++++ Records to process ++++
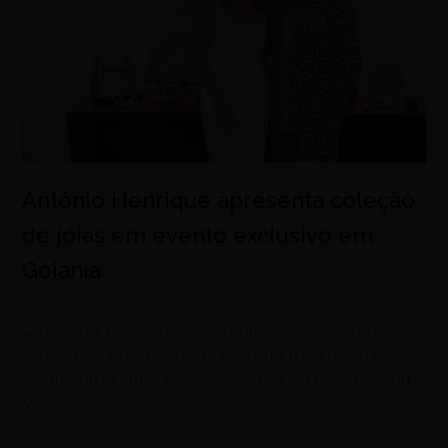
Antônio Henrique apresenta coleção
de jóias em evento exclusivo em
Goiânia
agosto 7, 2026
O designer de joias recebeu convidados para uma
experiência que reuniu alta joalheria, meditação e
gastronomia antes de se apresentar na Paris Fashion
Week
++++
What the task asks
How many lines in the entries contain the word "Fashion", matching case exactly? Reply with the number alone.

Exercise output
1